[Transcribed page contents]
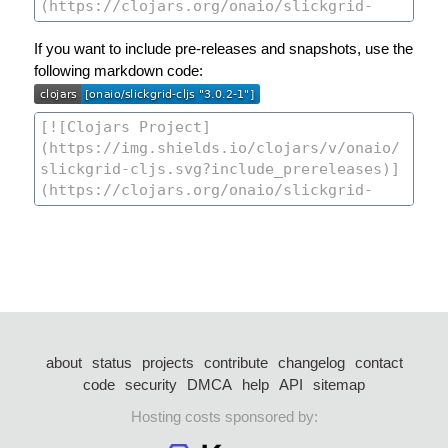
If you want to include pre-releases and snapshots, use the
following markdown code:
about
status
projects
contribute
changelog
contact
code
security
DMCA
help
API
sitemap
Hosting costs sponsored by:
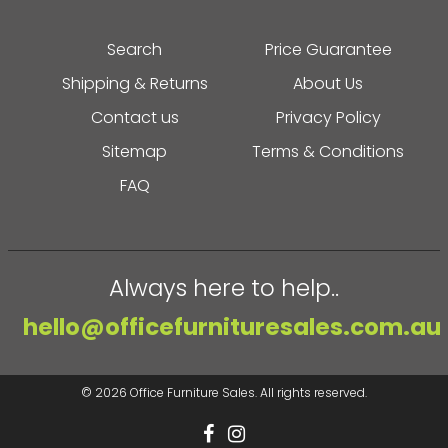
Search
Price Guarantee
Shipping & Returns
About Us
Contact us
Privacy Policy
Sitemap
Terms & Conditions
FAQ
Always here to help..
hello@officefurnituresales.com.au
© 2026
Office Furniture Sales
. All rights reserved.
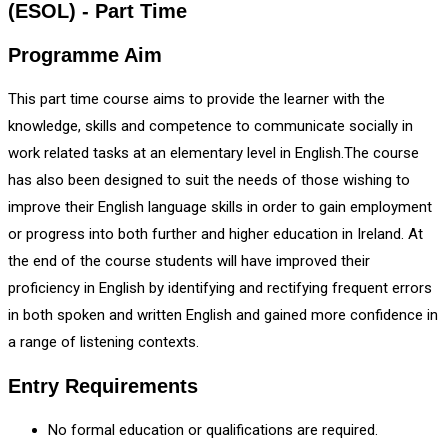
(ESOL) - Part Time
Programme Aim
This part time course aims to provide the learner with the
knowledge, skills and competence to communicate socially in
work related tasks at an elementary level in English.The course
has also been designed to suit the needs of those wishing to
improve their English language skills in order to gain employment
or progress into both further and higher education in Ireland. At
the end of the course students will have improved their
proficiency in English by identifying and rectifying frequent errors
in both spoken and written English and gained more confidence in
a range of listening contexts.
Entry Requirements
No formal education or qualifications are required.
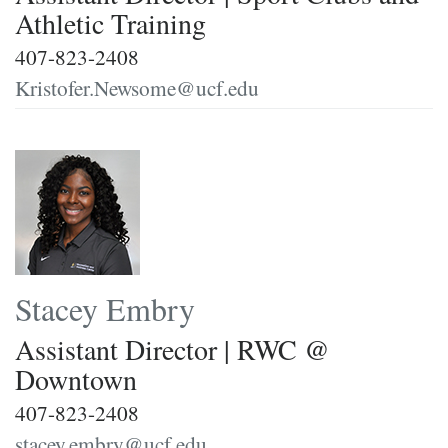
Athletic Training
407-823-2408
Kristofer.Newsome@ucf.edu
Stacey Embry
Assistant Director | RWC @
Downtown
407-823-2408
stacey.embry@ucf.edu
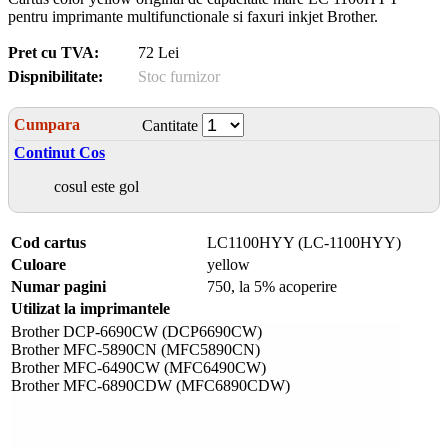
pentru imprimante multifunctionale si faxuri inkjet Brother.
Pret cu TVA:
72 Lei
Dispnibilitate:
Stoc furnizor
Cumpara
Cantitate
Continut Cos
cosul este gol
Cod cartus
LC1100HYY (LC-1100HYY)
Culoare
yellow
Numar pagini
750, la 5% acoperire
Utilizat la imprimantele
Brother DCP-6690CW (DCP6690CW)
Brother MFC-5890CN (MFC5890CN)
Brother MFC-6490CW (MFC6490CW)
Brother MFC-6890CDW (MFC6890CDW)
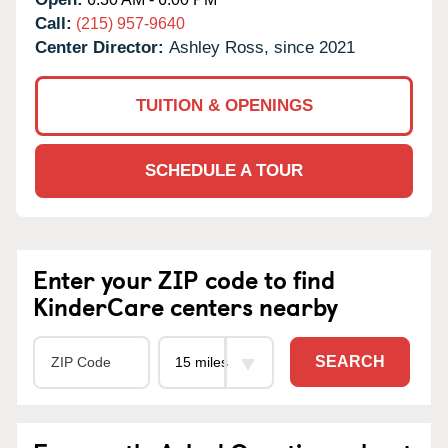
Call:
(215) 957-9640
Center Director:
Ashley Ross, since 2021
TUITION & OPENINGS
SCHEDULE A TOUR
Enter your ZIP code to find
KinderCare centers nearby
SEARCH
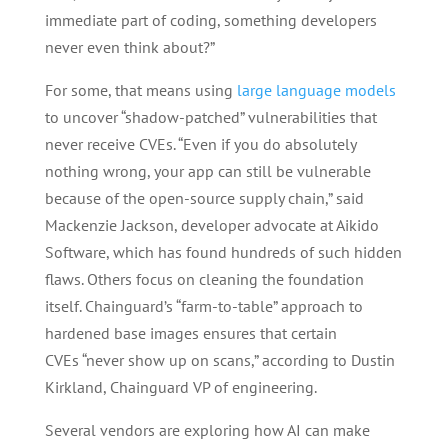
immediate part of coding, something developers
never even think about?”
For some, that means using
large language models
to uncover “shadow-patched” vulnerabilities that
never receive CVEs. “Even if you do absolutely
nothing wrong, your app can still be vulnerable
because of the open-source supply chain,” said
Mackenzie Jackson, developer advocate at Aikido
Software, which has found hundreds of such hidden
flaws. Others focus on cleaning the foundation
itself. Chainguard’s “farm-to-table” approach to
hardened base images ensures that certain
CVEs “never show up on scans,” according to Dustin
Kirkland, Chainguard VP of engineering.
Several vendors are exploring how AI can make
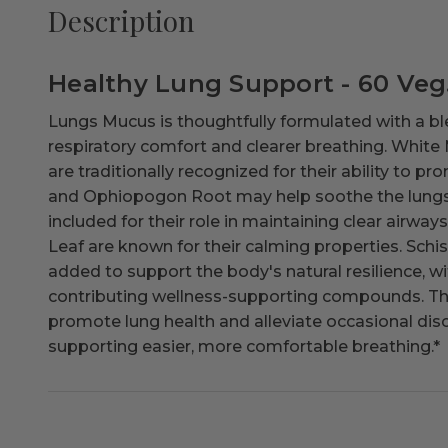
Description
Healthy Lung Support - 60 Veg
Lungs Mucus is thoughtfully formulated with a bl
respiratory comfort and clearer breathing. White
are traditionally recognized for their ability to pr
and Ophiopogon Root may help soothe the lungs. A
included for their role in maintaining clear airw
Leaf are known for their calming properties. Schi
added to support the body's natural resilience, 
contributing wellness-supporting compounds. This
promote lung health and alleviate occasional di
supporting easier, more comfortable breathing.
*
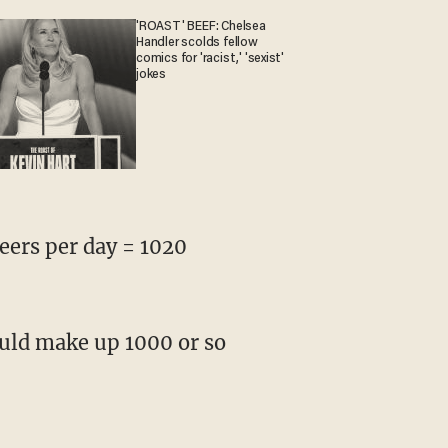
'ROAST' BEEF: Chelsea
Handler scolds fellow
comics for 'racist,' 'sexist'
jokes
beers per day = 1020
ould make up 1000 or so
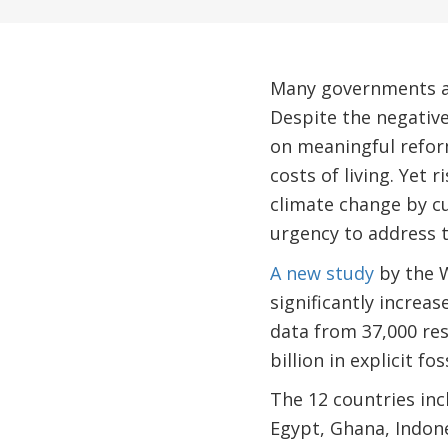
Many governments ar
Despite the negativ
on meaningful reform
costs of living. Yet 
climate change by c
urgency to address t
A new study
by the W
significantly increa
data from 37,000 res
billion in explicit fos
The 12 countries inc
Egypt, Ghana, Indon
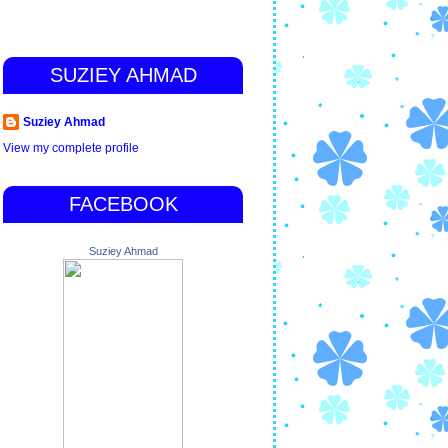
SUZIEY AHMAD
Suziey Ahmad
View my complete profile
FACEBOOK
Suziey Ahmad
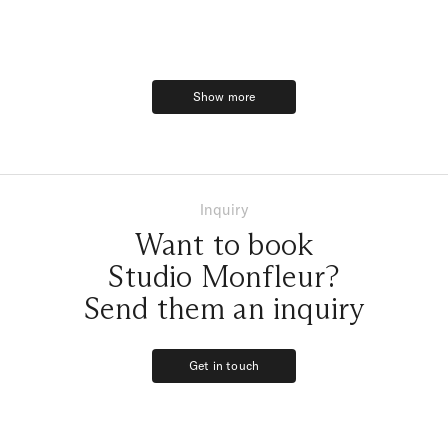
Show more
Show more
Inquiry
Want to book
Studio Monfleur?
Send them an inquiry
Get in touch
Get in touch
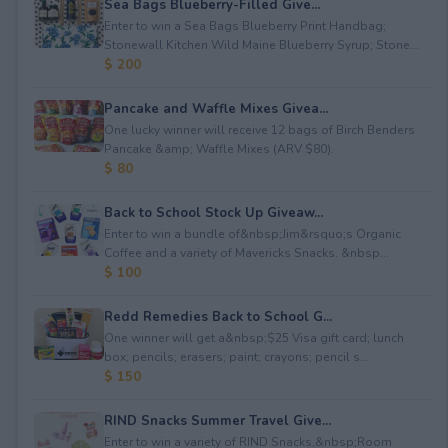
Sea Bags Blueberry-Filled Give...
Enter to win a Sea Bags Blueberry Print Handbag;
Stonewall Kitchen Wild Maine Blueberry Syrup; Stone...
$ 200
Pancake and Waffle Mixes Givea...
One lucky winner will receive 12 bags of Birch Benders
Pancake &amp; Waffle Mixes (ARV $80).
$ 80
Back to School Stock Up Giveaw...
Enter to win a bundle of&nbsp;Jim&rsquo;s Organic
Coffee and a variety of Mavericks Snacks. &nbsp...
$ 100
Redd Remedies Back to School G...
One winner will get a&nbsp;$25 Visa gift card; lunch
box; pencils; erasers; paint; crayons; pencil s...
$ 150
RIND Snacks Summer Travel Give...
Enter to win a variety of RIND Snacks,&nbsp;Room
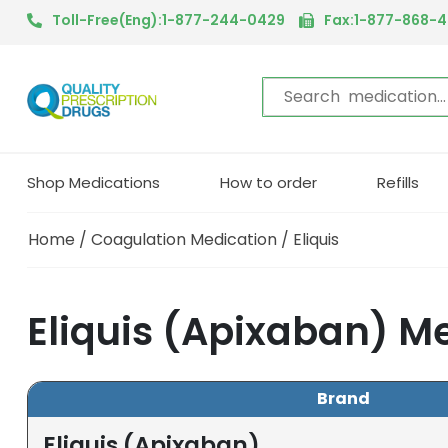
Toll-Free(Eng):1-877-244-0429
Fax:1-877-868-
Shop Medications
How to order
Refills
Home
/
Coagulation Medication
/ Eliquis
Eliquis (Apixaban) M
Brand
Eliquis (Apixaban)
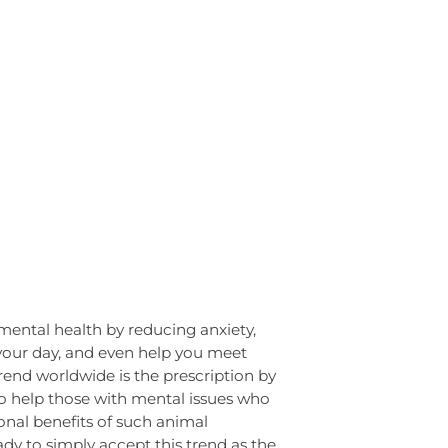
mental health by reducing anxiety,
your day, and even help you meet
end worldwide is the prescription by
o help those with mental issues who
onal benefits of such animal
dy to simply accept this trend as the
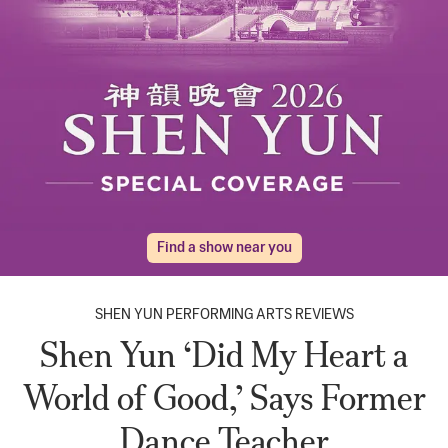
Find a show near you
SHEN YUN PERFORMING ARTS REVIEWS
Shen Yun ‘Did My Heart a
World of Good,’ Says Former
Dance Teacher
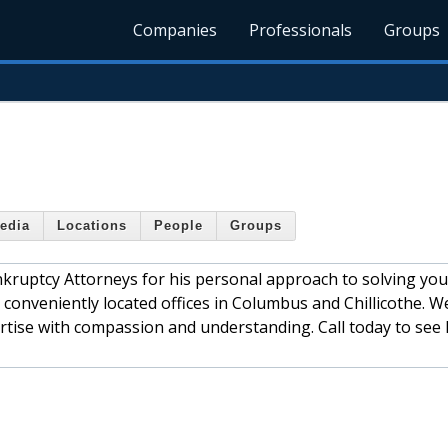
Companies
Professionals
Groups
edia
Locations
People
Groups
ruptcy Attorneys for his personal approach to solving you
 conveniently located offices in Columbus and Chillicothe. W
pertise with compassion and understanding. Call today to see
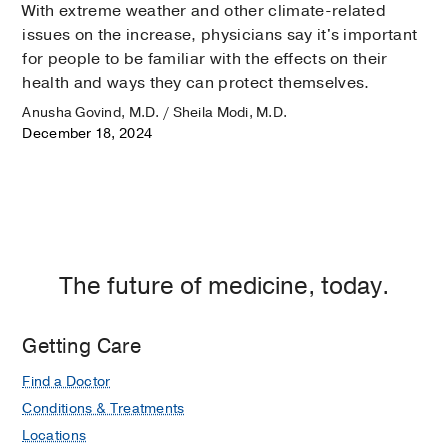
With extreme weather and other climate-related
issues on the increase, physicians say it's important
for people to be familiar with the effects on their
health and ways they can protect themselves.
Anusha Govind, M.D. / Sheila Modi, M.D.
December 18, 2024
The future of medicine, today.
Getting Care
Find a Doctor
Conditions & Treatments
Locations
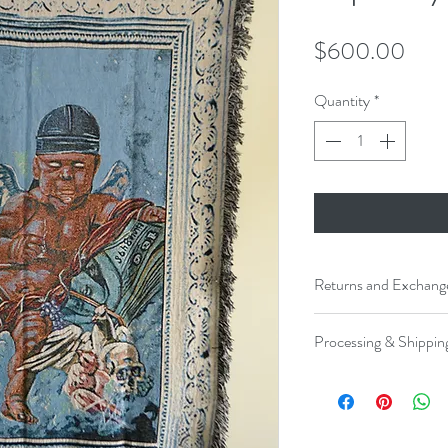
Pric
$600.00
Quantity
*
Returns and Exchang
No returns, exchanges, 
Processing & Shippin
Please allow 3-5 busi
and shipped.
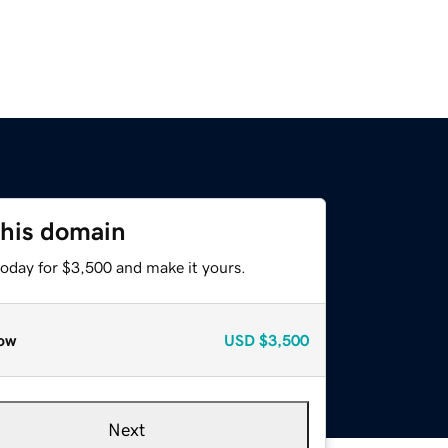
this domain
today for $3,500 and make it yours.
ow
USD
$3,500
Next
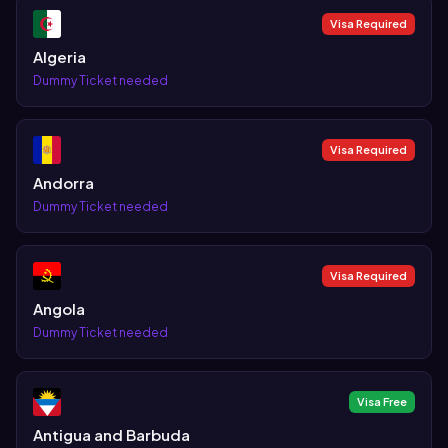
Visa Required
Algeria
Dummy Ticket needed
Visa Required
Andorra
Dummy Ticket needed
Visa Required
Angola
Dummy Ticket needed
Visa Free
Antigua and Barbuda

» **Task instructions**: The output is the stretch above from the line with "billion in explicit fos" through the line with "your day, and even help you meet", copied word for word with both ends kept and every picture dropped.

» **Task result**:
billion in explicit fos
The 12 countries inc
Egypt, Ghana, Indon
SUZIEY AHMAD
Suziey Ahmad
View my complete profile
FACEBOOK
Suziey Ahmad
Show more
Show more
Inquiry
Want to book
Studio Monfleur?
Send them an inquiry
Get in touch
Get in touch
Sea Bags Blueberry-Filled Give...
Enter to win a Sea Bags Blueberry Print Handbag;
Stonewall Kitchen Wild Maine Blueberry Syrup; Stone...
$ 200
Pancake and Waffle Mixes Givea...
One lucky winner will receive 12 bags of Birch Benders
Pancake &amp; Waffle Mixes (ARV $80).
$ 80
Back to School Stock Up Giveaw...
Enter to win a bundle of&nbsp;Jim&rsquo;s Organic
Coffee and a variety of Mavericks Snacks. &nbsp...
$ 100
Redd Remedies Back to School G...
One winner will get a&nbsp;$25 Visa gift card; lunch
box; pencils; erasers; paint; crayons; pencil s...
$ 150
RIND Snacks Summer Travel Give...
Enter to win a variety of RIND Snacks,&nbsp;Room
Toll-Free(Eng):1-877-244-0429
Fax:1-877-868-
Shop Medications
How to order
Refills
Home
/
Coagulation Medication
/ Eliquis
Eliquis (Apixaban) M
Brand
Eliquis (Apixaban)
mental health by reducing anxiety,
your day, and even help you meet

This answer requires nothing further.